All the confusing designations aside, this is a nice kit and a fun build.  The main body is a single piece wonder of slide mold technology and the smaller parts are added to this to build up the model.  These were packaged two to a box and were frequently discounted, so I’ve built a few.  I find these types of vehicles are useful to pose along with aircraft to give a sense of scale or to use in dioramas with other vehicles so they are handy to have around.























Dragon Sd. Kfz, 186 Jagdtiger in 1/72 Scale

Germany had a policy of also designing a tank destroyer version of their new tank projects.  These vehicles lacked a rotating turret, but generally featured improved armor and a heavier gun while also being less expensive to produce.  Even the mighty King Tiger design was adapted as the Jagdtiger, featuring a 128 mm main gun and frontal armor 250 mm (10 inches) thick.

Dragon’s Jagdtiger kit is easy to assemble and features their famous DS track, which reacts well to standard model glues and paints.  The complex interleaved suspension is fully duplicated, and much of the construction time is spent building this up.  The Jagdtiger was a huge vehicle, and this is one big model.















Dragon Sturmtiger in 1/72 Scale

Dragon’s Sturmtiger, another early release with a metal hull.  While these are a little more difficult in some ways, I have to admit I find the extra weight pleasing.  This one included brass covers for the exhausts.  The hooks on the upper hull were much too thick and were replaced with brass bar stock.  My second attempt at Zimmerit, a little finer this time.  One advantage with using Mr. Surfacer for this is that any unsatisfactory areas can be erased with lacquer thinner and re-textured.
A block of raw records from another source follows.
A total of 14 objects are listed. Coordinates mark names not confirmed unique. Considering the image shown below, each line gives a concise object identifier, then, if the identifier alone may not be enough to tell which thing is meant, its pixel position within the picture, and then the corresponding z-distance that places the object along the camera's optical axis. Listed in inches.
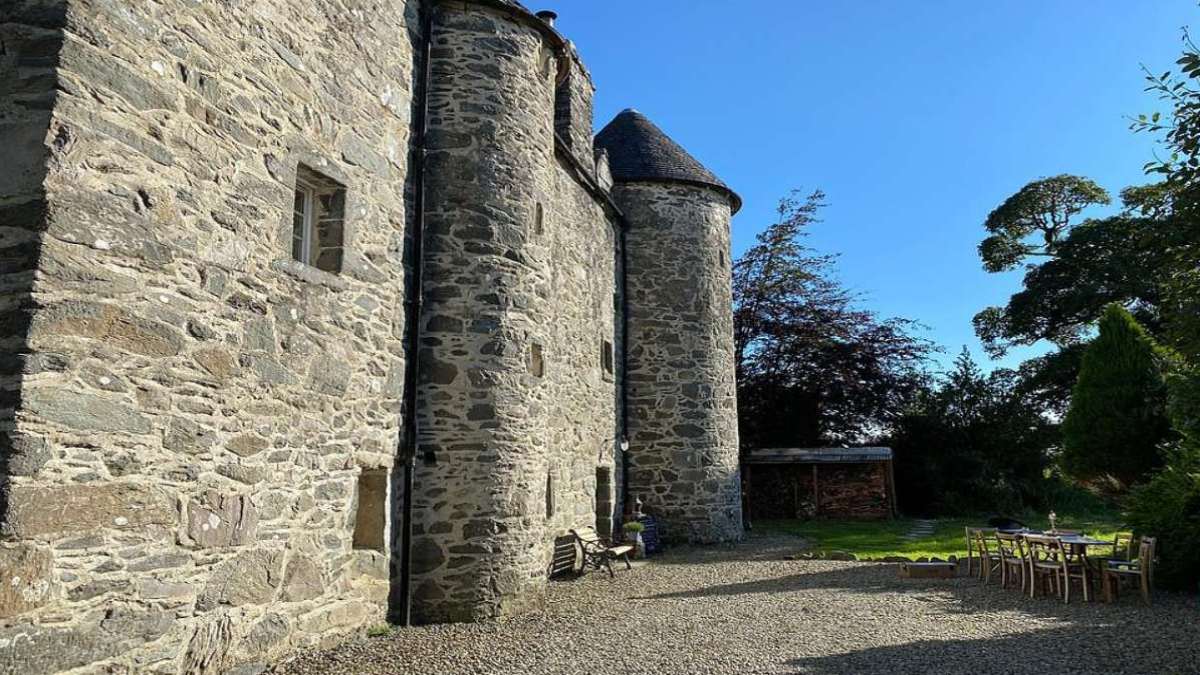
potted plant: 506.2
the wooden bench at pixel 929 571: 439.2
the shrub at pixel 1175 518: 373.1
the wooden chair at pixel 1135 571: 354.3
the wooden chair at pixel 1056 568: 363.2
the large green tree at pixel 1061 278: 954.7
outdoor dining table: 360.9
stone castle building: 179.5
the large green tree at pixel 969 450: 855.1
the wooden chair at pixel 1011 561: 392.1
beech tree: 919.7
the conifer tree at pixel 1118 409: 577.3
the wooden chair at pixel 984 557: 422.0
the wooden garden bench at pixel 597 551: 434.3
Dragon King Tiger (Porsche Turret) in 1/72 Scale

Another Dragon King Tiger, this one with the Porsche turret.  This is an early boxing, the hull pieces are metal.  These fit together fine but required superglue to attach the other pieces and increased the challenges with drilling and filing.  Only fifty Porsche turret King Tigers were produced and all of them carried Zimmerit.  This was my first attempt at reproducing the Zimmerit finish, I used Mr. Surfacer and a #11 Exacto knife blade with the tip clipped off.  I left off the mud skirts and finished it to match a Claes Sundin profile.  Another nice kit with no surprises.